In a Monday contribution to the Japanese newspaper Sankei Shimbun, an outside director of the Japanese corporation that recently issued an apology to American POWs over its use of forced labor during World War II wrote that the Korean workers conscripted at the time were “highly different in nature.”

The publication came just three days after Japan’s Kyodo News agency reported that Mitsubishi Materials planned to financially compensate the Chinese laborers forced into slavery in Japanese mines during the war.

Korean nationals were not included. Yukio Okamoto’s statement on Monday coincides with an earlier comment the former diplomat made Wednesday during a press conference with foreign media in Tokyo, in which he said that although “Koreans were also forced to work … [their] legal situations are different” because Korea was colonized by Japan in the early 20th century, technically making them Japanese citizens.

Japan colonized the Korean Peninsula from 1910 to 1945.

Citing sources familiar with company issues, Kyodo recently reported that the successor to Mitsubishi Mining plans to offer some $16,000 to each of the 3,765 Chinese workers, the first time a Japanese company has agreed to apologize and monetarily compensate China’s wartime laborers.

Whether the victims will accept the offer remains to be seen.

About 40 former Chinese workers who survived the Japanese mines filed a lawsuit last year with a Chinese court against Mitsubishi Materials and another Japanese company, requesting some 174 million won ($148,865) in compensation for each plaintiff. The company regards the issue involving the Chinese laborers during World War II as “similar” to that involving American POWs, Okamoto said via the Sankei Shimbun, adding that it was not “easy” to resolve that issue, however, because unlike their U.S. counterparts, the Chinese survivors requested financial compensation.

Although the demand is what complicates the situation, the company insider was quoted as saying that Mitsubishi Materials finds it “impossible” to handle the case with a lack of sincerity, hinting that the construction company would push forward in its attempt to ease relations between the two Asian superpowers.

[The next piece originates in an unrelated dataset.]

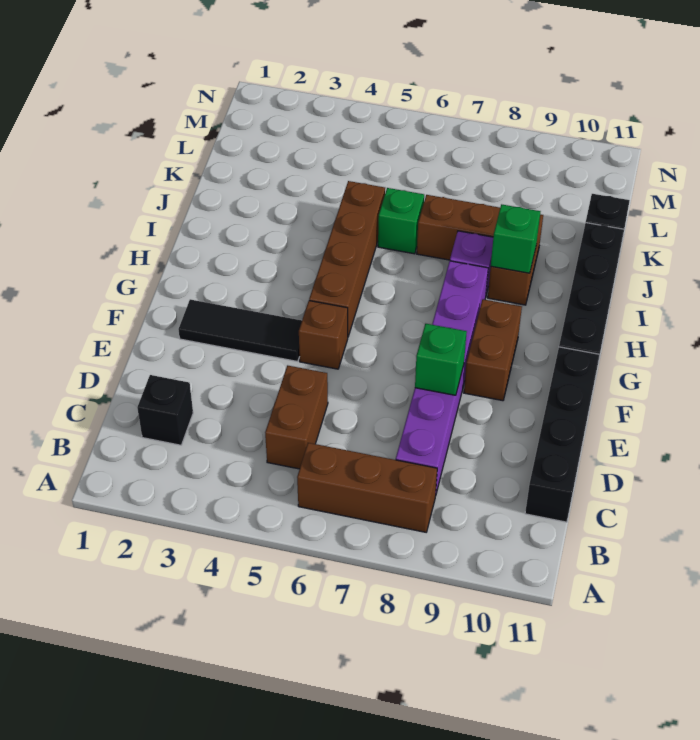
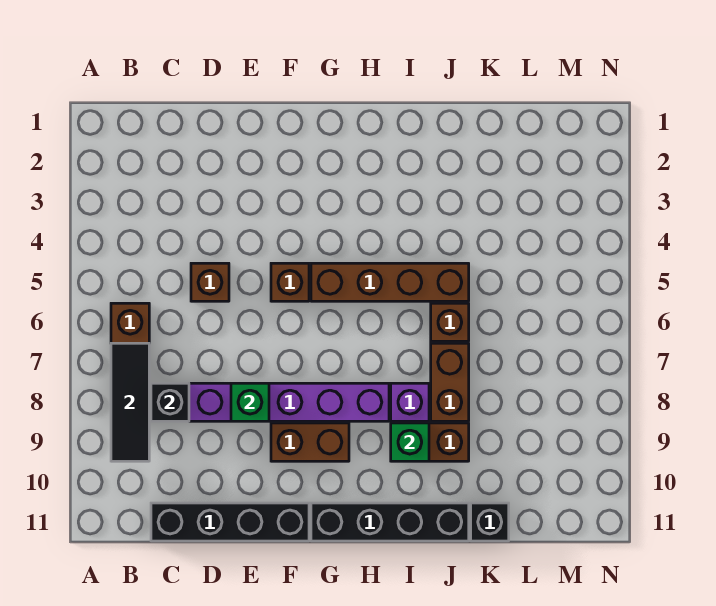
black 1x1 brick [137,375,193,445] -> black 1x1 brick moved to [151,383,189,421]
brown 1x2 brick [265,365,328,469] -> brown 1x1 brick [191,263,229,301]
black 1x3 tile [178,299,302,362] -> black 1x3 tile moved to [111,343,149,461]
green 1x1 brick [378,188,424,254] -> brown 1x1 brick [431,303,469,341]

The Korean government responded to the latest news by urging Mitsubishi to “take steps” that would heal the psychological wounds of the victims forced into labor during World War II, stating that postwar measures are “rightly due.”

On July 19, Mitsubishi Materials apologized to American POWs at a ceremony held at the Museum of Tolerance at the Simon Wiesenthal Center in Los Angeles, one of the few times - if not the first - that a major Japanese company has expressed remorse for its wartime crimes.

“As the company that succeeded Mitsubishi Mining, we cannot help but feel a deep sense of ethical responsibility for this past tragedy,” Hikaru Kimura, a senior executive from Mitsubishi Materials, said to James Murphy, a 94-year-old World War II veteran.

The company offers its “remorseful apology” to the approximately 900 American POWs who were “subjected to severe hardship” while forced to work in Mitsubishi’s mines and industrial plants, the executive continued.